Full-length, Self released, 2011
Genere: Death Metal


I trevigiani Inverted esordiscono con questo full a titolo "Point Of Crossing" e buttano sul tavolo una manciata di canzoni in puro Death Metal di stampo americano. Le intenzioni sono chiare e le influenze pure: Morbid Angel nei tratti più oscuri e riflessivi alternati a esplosioni di stampo Deicide degli anni migliori (quelli di "Legion" per intenderci).

Non si può negare che i nostri possiedano ad ogni modo una chiara visione di ciò che vogliono fare; il Death Metal degli Inverted non è la solita manfrina ultra moderna impacchettata con la pellicola pronta ad essere data in pasto ai fan boy dell'ultim'ora con le t-shirt dei Cannibal Corpse. Qui si tratta di Death vecchia scuola suonato con cognizione di causa da gente che dimostra di aver masticato per bene la materia in questione. 
Ed ecco che veniamo accolti da autentiche legnate in blast beat degne degli Hate Eternal ("Pripyat") alternate a passaggi più lenti e oppressivi (la successiva "Worm") resi tali da un ottimo lavoro di chitarre. Ottima anche la prova dei singoli strumentisti, con un cantante che sa il fatto suo e mi ha ricordato il buon Mike dei Monstrosity, un batterista che spinge come un assatanato e due chitarristi senz'altro degni di nota, accompagnati degnamente da ottime linee di basso. 

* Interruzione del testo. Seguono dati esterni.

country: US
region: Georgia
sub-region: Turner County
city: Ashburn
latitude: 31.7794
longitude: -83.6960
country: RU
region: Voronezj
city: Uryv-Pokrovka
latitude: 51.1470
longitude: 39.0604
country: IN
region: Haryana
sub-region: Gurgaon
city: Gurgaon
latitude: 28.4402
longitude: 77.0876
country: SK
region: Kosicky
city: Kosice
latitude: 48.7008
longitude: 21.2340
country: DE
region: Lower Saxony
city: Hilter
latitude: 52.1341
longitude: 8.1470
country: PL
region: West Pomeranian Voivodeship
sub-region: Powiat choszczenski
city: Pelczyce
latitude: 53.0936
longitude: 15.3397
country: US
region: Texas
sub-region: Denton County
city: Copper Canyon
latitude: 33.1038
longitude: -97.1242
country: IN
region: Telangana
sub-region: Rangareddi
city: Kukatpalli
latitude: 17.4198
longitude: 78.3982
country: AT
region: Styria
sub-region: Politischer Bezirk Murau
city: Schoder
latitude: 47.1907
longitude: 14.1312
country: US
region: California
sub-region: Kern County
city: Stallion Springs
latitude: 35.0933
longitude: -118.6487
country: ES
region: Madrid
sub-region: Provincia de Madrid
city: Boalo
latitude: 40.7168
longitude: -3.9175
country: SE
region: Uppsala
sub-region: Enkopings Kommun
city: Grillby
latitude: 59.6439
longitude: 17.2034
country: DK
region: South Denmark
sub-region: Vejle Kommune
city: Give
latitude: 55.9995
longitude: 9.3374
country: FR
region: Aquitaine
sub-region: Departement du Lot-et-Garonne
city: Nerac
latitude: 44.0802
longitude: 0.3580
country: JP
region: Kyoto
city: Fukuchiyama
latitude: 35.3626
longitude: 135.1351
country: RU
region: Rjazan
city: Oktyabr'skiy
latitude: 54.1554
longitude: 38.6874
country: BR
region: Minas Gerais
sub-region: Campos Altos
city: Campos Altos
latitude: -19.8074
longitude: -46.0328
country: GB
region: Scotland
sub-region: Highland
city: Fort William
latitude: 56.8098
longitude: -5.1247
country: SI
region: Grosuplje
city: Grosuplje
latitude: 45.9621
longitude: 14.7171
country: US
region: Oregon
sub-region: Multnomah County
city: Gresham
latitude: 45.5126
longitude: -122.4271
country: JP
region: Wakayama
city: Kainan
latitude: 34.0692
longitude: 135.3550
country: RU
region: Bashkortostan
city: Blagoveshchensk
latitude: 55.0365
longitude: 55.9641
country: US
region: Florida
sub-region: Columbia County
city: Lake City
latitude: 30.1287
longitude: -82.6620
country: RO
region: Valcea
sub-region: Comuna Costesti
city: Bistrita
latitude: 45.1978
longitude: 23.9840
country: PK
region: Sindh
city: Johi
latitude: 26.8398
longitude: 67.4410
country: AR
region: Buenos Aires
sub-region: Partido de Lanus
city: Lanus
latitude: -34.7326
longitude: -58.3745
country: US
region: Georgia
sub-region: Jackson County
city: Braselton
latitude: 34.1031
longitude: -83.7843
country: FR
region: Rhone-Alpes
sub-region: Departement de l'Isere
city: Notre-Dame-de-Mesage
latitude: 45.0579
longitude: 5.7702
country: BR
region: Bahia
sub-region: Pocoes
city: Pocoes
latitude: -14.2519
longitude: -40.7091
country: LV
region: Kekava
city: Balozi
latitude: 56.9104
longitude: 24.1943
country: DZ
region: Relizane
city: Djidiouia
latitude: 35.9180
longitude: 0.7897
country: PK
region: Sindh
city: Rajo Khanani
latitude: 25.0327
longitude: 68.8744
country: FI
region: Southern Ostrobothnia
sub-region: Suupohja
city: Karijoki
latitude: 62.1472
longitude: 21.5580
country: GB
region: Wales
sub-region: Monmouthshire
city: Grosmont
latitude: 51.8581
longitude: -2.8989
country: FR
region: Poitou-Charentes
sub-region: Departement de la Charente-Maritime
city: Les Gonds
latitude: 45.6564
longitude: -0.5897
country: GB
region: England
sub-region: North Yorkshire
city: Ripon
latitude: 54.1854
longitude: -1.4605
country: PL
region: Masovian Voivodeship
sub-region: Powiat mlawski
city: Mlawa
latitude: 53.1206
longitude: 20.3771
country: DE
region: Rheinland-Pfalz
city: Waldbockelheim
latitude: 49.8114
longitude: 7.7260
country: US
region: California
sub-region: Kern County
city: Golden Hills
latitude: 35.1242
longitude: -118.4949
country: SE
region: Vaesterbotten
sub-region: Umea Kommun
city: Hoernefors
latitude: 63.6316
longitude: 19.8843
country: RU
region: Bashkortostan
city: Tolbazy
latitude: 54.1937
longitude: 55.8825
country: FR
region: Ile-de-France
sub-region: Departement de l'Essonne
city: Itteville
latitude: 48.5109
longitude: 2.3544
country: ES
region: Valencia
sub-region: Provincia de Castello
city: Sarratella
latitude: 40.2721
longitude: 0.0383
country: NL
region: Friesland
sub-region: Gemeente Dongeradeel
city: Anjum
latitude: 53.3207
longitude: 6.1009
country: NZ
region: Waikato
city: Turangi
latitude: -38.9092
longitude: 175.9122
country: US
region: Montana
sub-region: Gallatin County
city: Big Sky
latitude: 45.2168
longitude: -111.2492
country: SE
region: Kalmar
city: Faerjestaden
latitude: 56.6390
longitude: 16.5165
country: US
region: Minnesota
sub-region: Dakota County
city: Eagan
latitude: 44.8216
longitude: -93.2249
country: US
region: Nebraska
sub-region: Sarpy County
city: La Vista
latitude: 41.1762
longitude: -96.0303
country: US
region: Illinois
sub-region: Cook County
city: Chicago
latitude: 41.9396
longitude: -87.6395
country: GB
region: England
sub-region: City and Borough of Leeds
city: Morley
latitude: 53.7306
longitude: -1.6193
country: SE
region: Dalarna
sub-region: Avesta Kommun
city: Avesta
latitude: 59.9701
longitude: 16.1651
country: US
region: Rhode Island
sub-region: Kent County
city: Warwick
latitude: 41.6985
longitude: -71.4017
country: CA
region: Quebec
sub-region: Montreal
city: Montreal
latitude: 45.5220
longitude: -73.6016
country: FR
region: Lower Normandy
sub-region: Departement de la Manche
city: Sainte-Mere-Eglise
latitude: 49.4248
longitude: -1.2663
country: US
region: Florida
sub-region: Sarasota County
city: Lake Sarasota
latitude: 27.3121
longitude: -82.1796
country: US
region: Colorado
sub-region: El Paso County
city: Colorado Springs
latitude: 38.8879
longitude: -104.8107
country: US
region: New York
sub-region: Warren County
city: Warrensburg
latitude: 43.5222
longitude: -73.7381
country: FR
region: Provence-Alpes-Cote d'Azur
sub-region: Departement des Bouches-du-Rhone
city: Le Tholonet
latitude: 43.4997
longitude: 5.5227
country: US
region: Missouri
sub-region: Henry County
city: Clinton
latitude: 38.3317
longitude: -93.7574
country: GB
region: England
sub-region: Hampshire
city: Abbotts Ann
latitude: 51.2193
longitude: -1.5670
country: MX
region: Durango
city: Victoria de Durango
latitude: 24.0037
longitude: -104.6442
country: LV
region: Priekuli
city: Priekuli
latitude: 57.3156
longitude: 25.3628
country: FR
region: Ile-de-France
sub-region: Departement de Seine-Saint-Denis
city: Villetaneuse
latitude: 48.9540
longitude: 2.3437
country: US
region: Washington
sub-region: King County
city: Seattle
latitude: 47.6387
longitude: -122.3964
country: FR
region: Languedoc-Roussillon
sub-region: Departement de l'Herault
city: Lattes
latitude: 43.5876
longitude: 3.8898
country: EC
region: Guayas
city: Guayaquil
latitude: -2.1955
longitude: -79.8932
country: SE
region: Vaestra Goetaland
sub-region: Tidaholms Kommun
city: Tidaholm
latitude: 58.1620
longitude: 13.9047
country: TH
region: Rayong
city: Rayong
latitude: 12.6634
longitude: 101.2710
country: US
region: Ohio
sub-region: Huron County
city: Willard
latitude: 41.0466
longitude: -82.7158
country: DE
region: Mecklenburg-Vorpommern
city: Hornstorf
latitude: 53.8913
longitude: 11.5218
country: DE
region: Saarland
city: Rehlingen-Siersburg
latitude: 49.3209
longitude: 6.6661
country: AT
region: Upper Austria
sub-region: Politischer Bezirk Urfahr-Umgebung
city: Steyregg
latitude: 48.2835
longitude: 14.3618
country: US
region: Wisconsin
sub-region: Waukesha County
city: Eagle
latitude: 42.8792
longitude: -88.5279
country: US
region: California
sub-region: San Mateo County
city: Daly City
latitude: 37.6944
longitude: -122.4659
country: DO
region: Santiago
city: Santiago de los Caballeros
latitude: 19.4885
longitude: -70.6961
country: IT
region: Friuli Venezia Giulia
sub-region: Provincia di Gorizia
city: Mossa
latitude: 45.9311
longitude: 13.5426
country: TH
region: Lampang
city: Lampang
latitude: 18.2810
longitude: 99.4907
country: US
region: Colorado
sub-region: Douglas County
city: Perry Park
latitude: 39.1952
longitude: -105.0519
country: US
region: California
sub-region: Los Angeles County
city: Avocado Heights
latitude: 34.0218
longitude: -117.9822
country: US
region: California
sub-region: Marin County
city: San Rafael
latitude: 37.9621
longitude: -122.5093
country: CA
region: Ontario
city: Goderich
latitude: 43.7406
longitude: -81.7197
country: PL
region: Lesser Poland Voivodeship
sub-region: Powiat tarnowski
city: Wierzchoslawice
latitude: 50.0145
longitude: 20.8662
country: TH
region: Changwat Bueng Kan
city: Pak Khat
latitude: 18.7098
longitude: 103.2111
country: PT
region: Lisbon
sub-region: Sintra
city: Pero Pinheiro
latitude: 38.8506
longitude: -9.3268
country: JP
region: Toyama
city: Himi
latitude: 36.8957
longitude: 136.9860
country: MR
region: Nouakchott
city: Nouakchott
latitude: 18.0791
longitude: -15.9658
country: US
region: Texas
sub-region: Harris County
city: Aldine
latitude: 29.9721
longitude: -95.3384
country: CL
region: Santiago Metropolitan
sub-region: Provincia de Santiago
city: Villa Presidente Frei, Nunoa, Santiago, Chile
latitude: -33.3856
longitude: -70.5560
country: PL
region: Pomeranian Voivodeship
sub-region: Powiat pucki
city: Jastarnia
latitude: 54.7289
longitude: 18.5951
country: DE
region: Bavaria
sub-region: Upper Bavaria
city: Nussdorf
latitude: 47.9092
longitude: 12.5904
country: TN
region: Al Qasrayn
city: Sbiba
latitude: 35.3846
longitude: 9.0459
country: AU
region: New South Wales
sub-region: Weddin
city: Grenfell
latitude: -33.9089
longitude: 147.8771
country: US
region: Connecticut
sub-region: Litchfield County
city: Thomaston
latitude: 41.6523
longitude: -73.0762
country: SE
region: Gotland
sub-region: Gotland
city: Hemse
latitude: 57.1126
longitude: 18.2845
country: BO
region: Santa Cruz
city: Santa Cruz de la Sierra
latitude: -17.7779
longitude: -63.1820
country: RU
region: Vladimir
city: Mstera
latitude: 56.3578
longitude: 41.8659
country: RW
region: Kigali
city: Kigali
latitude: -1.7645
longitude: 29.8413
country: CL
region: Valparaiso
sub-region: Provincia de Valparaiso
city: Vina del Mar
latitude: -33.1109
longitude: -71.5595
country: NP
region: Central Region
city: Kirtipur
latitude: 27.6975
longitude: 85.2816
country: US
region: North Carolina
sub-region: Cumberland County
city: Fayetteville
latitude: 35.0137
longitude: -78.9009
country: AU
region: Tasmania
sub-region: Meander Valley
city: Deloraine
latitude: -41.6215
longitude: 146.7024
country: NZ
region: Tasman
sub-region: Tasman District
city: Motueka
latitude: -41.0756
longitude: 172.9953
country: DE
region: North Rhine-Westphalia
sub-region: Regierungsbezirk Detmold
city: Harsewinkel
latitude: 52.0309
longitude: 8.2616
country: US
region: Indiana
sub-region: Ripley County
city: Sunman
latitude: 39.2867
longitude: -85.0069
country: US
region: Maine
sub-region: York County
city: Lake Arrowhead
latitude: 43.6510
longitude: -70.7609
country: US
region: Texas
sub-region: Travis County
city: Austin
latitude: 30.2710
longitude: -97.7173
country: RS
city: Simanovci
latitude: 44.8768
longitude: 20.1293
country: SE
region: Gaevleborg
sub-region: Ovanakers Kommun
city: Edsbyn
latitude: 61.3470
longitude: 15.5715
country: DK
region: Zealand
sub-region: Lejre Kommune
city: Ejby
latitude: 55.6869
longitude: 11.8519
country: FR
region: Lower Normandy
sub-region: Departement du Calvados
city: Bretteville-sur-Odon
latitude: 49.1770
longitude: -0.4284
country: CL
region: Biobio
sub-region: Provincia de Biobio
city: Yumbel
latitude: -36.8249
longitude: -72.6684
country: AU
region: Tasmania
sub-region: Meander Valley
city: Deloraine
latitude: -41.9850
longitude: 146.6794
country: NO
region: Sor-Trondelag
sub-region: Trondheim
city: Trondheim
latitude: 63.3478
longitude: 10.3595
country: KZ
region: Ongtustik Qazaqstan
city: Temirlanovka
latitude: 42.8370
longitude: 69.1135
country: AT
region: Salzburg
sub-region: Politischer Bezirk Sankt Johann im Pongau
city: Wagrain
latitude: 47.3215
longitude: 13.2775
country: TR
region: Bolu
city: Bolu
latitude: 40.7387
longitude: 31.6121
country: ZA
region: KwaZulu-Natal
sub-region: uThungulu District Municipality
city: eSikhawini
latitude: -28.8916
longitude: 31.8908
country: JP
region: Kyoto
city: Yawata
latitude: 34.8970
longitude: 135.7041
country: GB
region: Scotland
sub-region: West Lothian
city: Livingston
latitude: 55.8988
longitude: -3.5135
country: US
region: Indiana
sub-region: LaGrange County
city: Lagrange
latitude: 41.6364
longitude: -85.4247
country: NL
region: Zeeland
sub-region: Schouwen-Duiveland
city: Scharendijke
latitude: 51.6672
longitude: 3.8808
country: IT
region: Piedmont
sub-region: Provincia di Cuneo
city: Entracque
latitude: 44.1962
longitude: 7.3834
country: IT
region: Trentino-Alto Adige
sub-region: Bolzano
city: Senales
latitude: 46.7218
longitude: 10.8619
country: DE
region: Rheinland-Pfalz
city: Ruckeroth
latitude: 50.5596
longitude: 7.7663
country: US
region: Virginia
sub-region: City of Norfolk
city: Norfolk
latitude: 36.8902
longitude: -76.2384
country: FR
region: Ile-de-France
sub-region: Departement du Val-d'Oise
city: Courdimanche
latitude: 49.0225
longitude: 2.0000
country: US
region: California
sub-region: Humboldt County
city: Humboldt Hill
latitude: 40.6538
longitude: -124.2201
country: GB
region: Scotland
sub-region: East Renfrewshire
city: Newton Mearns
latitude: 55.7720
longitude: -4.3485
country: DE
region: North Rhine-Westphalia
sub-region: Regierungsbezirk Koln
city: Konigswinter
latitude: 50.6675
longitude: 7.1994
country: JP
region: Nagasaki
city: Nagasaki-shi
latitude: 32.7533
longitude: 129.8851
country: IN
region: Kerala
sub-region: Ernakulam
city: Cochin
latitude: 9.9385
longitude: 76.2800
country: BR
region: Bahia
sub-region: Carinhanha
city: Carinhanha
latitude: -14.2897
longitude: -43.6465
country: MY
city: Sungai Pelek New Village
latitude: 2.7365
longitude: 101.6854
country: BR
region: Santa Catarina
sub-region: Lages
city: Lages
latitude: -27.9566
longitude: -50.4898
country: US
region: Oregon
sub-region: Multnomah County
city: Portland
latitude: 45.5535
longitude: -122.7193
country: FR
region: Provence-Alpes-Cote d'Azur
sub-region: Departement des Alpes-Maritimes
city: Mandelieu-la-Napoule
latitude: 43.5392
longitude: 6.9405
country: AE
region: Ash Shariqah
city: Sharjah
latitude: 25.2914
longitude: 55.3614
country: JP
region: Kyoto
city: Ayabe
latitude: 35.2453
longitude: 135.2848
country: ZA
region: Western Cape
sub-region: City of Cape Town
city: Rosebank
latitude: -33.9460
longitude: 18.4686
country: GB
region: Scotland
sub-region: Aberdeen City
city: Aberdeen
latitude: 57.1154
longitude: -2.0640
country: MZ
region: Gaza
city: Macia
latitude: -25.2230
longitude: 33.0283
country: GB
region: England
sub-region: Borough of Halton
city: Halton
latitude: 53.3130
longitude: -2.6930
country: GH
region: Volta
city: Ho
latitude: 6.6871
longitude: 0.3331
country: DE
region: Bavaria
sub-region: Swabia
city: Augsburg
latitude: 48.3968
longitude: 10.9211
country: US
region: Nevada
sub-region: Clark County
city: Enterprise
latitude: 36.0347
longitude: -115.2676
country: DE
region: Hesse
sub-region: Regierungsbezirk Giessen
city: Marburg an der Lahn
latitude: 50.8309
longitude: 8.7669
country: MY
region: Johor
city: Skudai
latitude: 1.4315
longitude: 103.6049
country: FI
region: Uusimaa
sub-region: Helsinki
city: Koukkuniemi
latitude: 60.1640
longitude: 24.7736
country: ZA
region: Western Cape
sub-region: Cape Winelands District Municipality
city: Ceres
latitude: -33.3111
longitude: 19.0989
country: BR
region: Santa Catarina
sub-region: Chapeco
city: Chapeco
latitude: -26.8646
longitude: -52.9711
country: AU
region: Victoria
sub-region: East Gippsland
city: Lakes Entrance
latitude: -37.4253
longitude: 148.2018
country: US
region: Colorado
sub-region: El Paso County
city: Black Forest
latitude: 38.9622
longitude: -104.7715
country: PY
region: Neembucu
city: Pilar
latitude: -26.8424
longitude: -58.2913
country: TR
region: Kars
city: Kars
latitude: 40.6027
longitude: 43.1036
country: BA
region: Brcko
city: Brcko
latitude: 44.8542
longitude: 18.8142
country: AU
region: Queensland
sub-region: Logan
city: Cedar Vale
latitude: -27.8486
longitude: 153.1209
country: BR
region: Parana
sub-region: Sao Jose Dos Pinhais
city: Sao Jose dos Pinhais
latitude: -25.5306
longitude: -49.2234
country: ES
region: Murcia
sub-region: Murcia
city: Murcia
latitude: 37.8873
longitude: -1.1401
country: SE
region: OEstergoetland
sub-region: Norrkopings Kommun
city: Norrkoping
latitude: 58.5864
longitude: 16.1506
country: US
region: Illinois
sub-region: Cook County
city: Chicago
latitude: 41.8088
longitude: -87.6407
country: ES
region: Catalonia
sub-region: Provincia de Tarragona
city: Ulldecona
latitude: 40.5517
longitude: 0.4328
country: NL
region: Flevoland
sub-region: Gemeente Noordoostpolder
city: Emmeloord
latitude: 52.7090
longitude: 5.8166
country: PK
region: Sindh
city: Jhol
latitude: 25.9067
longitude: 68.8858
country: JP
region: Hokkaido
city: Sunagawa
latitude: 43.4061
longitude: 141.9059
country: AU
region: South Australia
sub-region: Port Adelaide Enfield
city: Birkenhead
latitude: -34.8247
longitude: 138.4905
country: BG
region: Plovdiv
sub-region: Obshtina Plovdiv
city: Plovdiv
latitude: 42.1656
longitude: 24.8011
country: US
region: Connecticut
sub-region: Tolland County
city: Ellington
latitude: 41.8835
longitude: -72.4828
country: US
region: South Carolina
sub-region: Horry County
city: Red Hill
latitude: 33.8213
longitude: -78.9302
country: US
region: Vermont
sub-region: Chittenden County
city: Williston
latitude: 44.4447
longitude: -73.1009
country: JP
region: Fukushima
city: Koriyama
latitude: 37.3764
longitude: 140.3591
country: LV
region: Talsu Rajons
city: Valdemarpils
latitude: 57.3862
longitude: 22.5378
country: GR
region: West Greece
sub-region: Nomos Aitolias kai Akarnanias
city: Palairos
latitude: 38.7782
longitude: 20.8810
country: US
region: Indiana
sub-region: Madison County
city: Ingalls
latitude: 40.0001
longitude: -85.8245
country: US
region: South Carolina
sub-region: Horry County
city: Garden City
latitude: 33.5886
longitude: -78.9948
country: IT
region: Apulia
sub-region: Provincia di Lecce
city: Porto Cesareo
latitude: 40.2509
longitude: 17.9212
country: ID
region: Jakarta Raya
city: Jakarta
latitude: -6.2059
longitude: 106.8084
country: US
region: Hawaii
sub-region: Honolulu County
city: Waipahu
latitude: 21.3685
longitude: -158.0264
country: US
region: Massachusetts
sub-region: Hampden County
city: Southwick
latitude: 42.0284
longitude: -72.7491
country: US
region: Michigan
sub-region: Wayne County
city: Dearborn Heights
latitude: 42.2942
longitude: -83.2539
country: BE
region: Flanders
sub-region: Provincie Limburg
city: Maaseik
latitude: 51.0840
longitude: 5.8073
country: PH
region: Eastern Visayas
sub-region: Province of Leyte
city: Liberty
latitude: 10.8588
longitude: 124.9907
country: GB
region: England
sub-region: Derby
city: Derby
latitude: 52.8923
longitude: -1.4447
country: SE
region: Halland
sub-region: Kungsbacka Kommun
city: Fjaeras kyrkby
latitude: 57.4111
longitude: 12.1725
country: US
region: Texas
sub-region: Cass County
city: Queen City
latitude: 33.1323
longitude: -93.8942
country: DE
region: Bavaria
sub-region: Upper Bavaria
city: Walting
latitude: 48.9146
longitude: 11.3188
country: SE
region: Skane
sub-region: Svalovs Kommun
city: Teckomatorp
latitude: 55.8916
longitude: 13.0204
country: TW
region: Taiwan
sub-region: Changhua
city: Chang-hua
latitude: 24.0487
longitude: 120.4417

Dieci tracce per un totale di poco più di mezz'ora di musica capace di catapultarci dritti negli anni '90 quando gli USA venivano visti come la Mecca di ogni fanatico di morte, distruzione e odio messi in musica. Gli Inverted sono tutto questo, un ottima band di onesto Death Metal con tutte le carte al posto giusto e l'attitudine perfetta per fare strada. Personalmente li vedrei alla perfezione in un ipotetico tour con Morbid Angel (non quelli dell'ultimo disco ovviamente), Hate Eternal, Monstrosity e Immolation.
Critiche da muovere non ce ne sono, se siete amanti di queste sonorità gli Inverted non vi deluderanno, poco ma sicuro. L'ennesima band capace di dimostrare che non serve suonare innovativi e sperimentali per rompere i culi, soprattutto se si tratta di Death Metal. Ottimo lavoro ragazzi.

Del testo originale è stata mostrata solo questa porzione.